Adjusted operating revenues is defined as total operating revenues, less the revenue impact of changes in the fair value of derivative instruments prior to settlement and net marketing services and other revenues. Adjusted operating revenues (also referred to as total natural gas and liquids sales, including cash settled derivatives) is a non-GAAP supplemental financial measure used by the Company's management to evaluate period-over-period earnings trends. The Company's management believes that this measure provides useful information to external users of the Company's consolidated financial statements, such as industry analysts, lenders and ratings agencies. Management uses adjusted operating revenues to evaluate earnings trends because the measure reflects only the impact of settled derivative contracts; thus, the measure excludes the often-volatile revenue impact of changes in the fair value of derivative instruments prior to settlement. The measure also excludes net marketing services and other revenues because it is unrelated to the revenue for the Company's natural gas and liquids production. Adjusted operating revenues should not be considered as an alternative to total operating revenues presented in accordance with GAAP.
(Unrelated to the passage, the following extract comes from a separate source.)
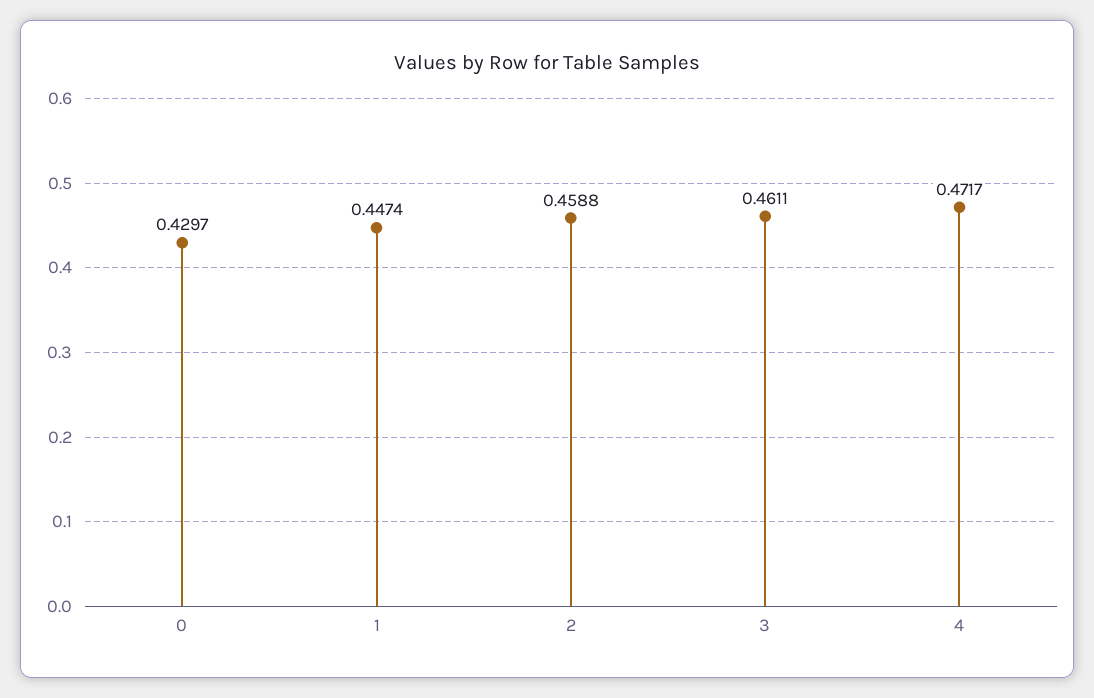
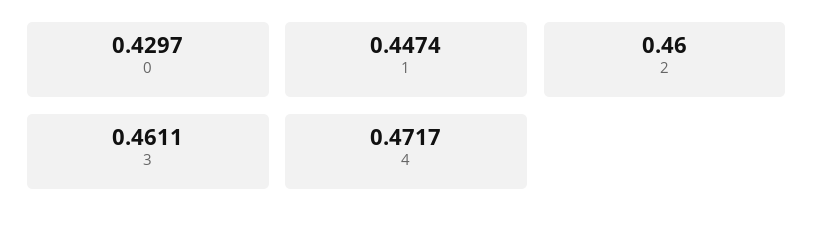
2: 0.4588 -> 0.46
The table below reconciles adjusted operating revenues to total operating revenues, the most comparable financial measure calculated in accordance with GAAP, as reported in the Statements of Condensed Consolidated Operations to be included in the Company's Quarterly Report on Form 10-Q for the quarter ended March 31, 2023.
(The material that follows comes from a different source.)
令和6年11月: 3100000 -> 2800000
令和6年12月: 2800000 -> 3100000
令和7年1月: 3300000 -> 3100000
Net Debt, Leverage and Last Twelve Months (LTM) Leverage

Net debt is defined as total debt less cash and cash equivalents. Total debt includes the Company's current portion of debt, credit facility borrowings, senior notes and note payable to EQM Midstream Partners, LP. Leverage is defined as net debt divided by adjusted EBITDA (a non-GAAP supplemental financial measure defined above). Last twelve months leverage is defined as net debt divided by LTM adjusted EBITDA (a non-GAAP supplemental financial measure defined above). Net debt is a non-GAAP supplemental financial measure used by the Company's management to evaluate leverage since the Company could choose to use its cash and cash equivalents to retire debt. The Company's management believes that this measure provides useful information to external users of the Company's consolidated financial statements, such as industry analysts, lenders and ratings agencies. Net debt should not be considered as an alternative to total debt presented in accordance with GAAP.
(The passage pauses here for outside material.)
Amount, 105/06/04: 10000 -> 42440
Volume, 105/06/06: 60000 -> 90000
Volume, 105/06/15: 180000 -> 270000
The table below reconciles net debt with total debt, the most comparable financial measure calculated in accordance with GAAP, as derived from the Statements of Condensed Consolidated Balance Sheets to be included in the Company's Quarterly Report on Form 10-Q for the quarter ended March 31, 2023.

The Company has not provided a reconciliation of projected net debt to projected total debt, the most comparable financial measure calculated in accordance with GAAP. The Company is unable to project total debt for any future period because total debt is dependent on the timing of cash receipts and disbursements that may not relate to the periods in which the operating activities occurred. The Company is unable to project these timing differences with any reasonable degree of accuracy and therefore cannot reasonably determine the timing and payment of credit facility borrowings or other components of total debt without unreasonable effort. Furthermore, the Company does not provide guidance with respect to its average realized price, among other items that impact reconciling items between certain of the projected total debt and projected net debt, as applicable. Natural gas prices are volatile and out of the Company's control, and the timing of transactions and the distinction between cash on hand as compared to credit facility borrowings are too difficult to accurately predict. Therefore, the Company is unable to provide a reconciliation of projected net debt to projected total debt, without unreasonable effort.